Key Terms in this Chapter
Distance Education: Time-in/dependent (when necessary) mass education delivered irrespective of location that provides physically distant learners and educators the means to interact through the use of appropriate instructional methods, techniques, and strategies, and which employs various media to deliver planned and structured learning experiences according to students’ individual needs.
Emergency Remote Teaching (ERT): (In the case of the COVID-19 pandemic) A sudden interim shift of instructional delivery to an online environment, as made mandatory by national/local authority decree due to the temporary suspension of face-to-face education.
Inequality: Unequal in quantity, ranking, value or degree; unfairness.
Learning Management System (LMS): An online system (of varying types), that allows for the common delivery of classes within an online environment, the tracking and reporting of student performance. An LMS may often be integrated with other systems so as to enable teachers and learners to meet virtually (online) either synchronously or asynchronously, and may also include numerous interactive tools that can facilitate the setting and receiving of homework, exams, plus forums and live lessons.
Live Lessons: Education classes conducted via online video-conferencing software embedded within an LMS, or used standalone with additional features such as shared webcam or screen access, file sharing, chat, whiteboard, questionnaires, and annotations in order that students and teachers can communicate simultaneously.
Education Information Network: (Known as “Egitim Bilisim Agi” in Turkish, or EBA). This serves as Turkey’s national digital education platform for K-12 state education, established and maintained by the Turkish Ministry of National Education.
Online Learning: It is a part of asynchronous or / and simultaneous formal or informal learning processes where students receive educational courses or materials; students and educators interact together; access knowledge and gain teaching experiences via connection to the Internet.
Inequality in Education: Inability to receive education under equal conditions with peers due to disadvantages linked to ethnicity, socioeconomic status, language, physical and/or psychological disability; lack of students’ ownership of, or access to, technological devices, Internet access, Internet quota, etc.; lack of qualified teaching personnel, time, interest, or parental support, etc.
Synchronous Learning: Teaching and learning processes applied by educators for learners and held at the same time using live video-conferencing application or other communication tools.

Problem 1 = Copy the passage from the glossary word for word, starting at the words "Learning Management System" and stopping after the words "can communicate simultaneously.".
Problem 2 = According to the glossary, why may a learning management system be integrated with other systems? Answer in one to three sentences.

Data supplied =
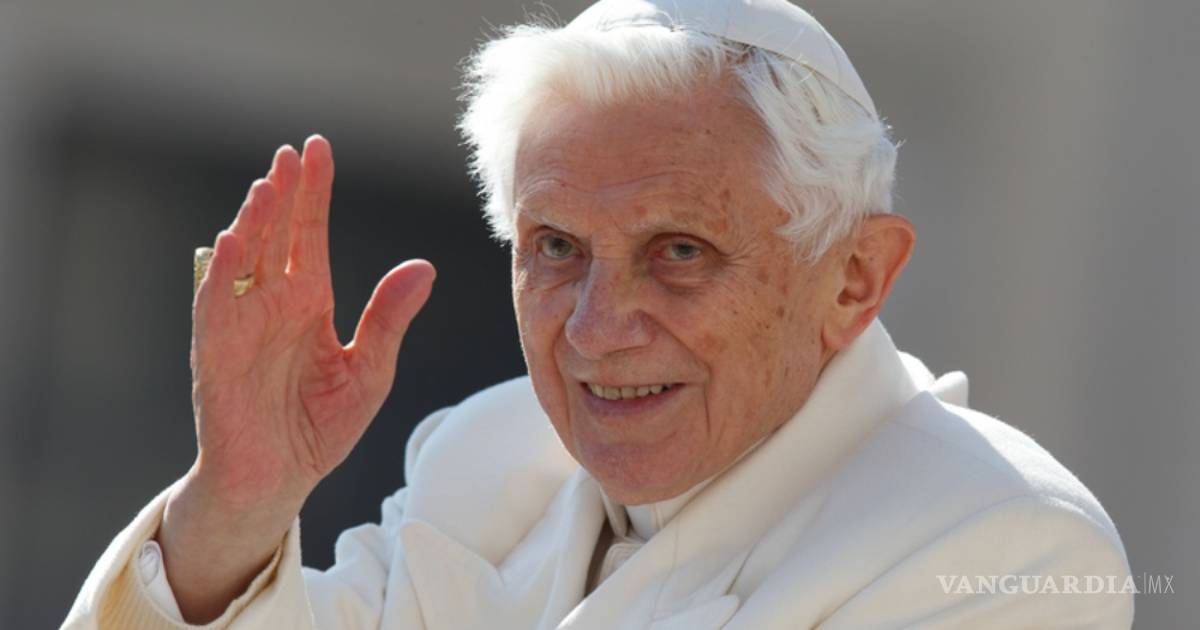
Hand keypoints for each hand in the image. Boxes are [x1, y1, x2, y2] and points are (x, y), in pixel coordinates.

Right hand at [160, 135, 434, 621]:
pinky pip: (216, 307)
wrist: (279, 479)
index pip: (311, 235)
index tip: (318, 149)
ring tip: (269, 185)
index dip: (314, 193)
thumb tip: (424, 267)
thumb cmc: (320, 425)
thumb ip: (390, 318)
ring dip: (254, 222)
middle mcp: (274, 304)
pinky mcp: (218, 352)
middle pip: (277, 235)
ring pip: (245, 260)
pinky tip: (232, 242)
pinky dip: (222, 275)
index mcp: (311, 302)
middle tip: (292, 152)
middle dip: (284, 193)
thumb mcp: (370, 369)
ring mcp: (243, 324)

Task response 1 =
Learning Management System (LMS): An online system (of varying types), that allows for the common delivery of classes within an online environment, the tracking and reporting of student performance. An LMS may often be integrated with other systems so as to enable teachers and learners to meet virtually (online) either synchronously or asynchronously, and may also include numerous interactive tools that can facilitate the setting and receiving of homework, exams, plus forums and live lessons.
Live Lessons: Education classes conducted via online video-conferencing software embedded within an LMS, or used standalone with additional features such as shared webcam or screen access, file sharing, chat, whiteboard, questionnaires, and annotations in order that students and teachers can communicate simultaneously.

Task response 2 = An LMS may be integrated with other systems so that teachers and learners can meet virtually online, either synchronously or asynchronously.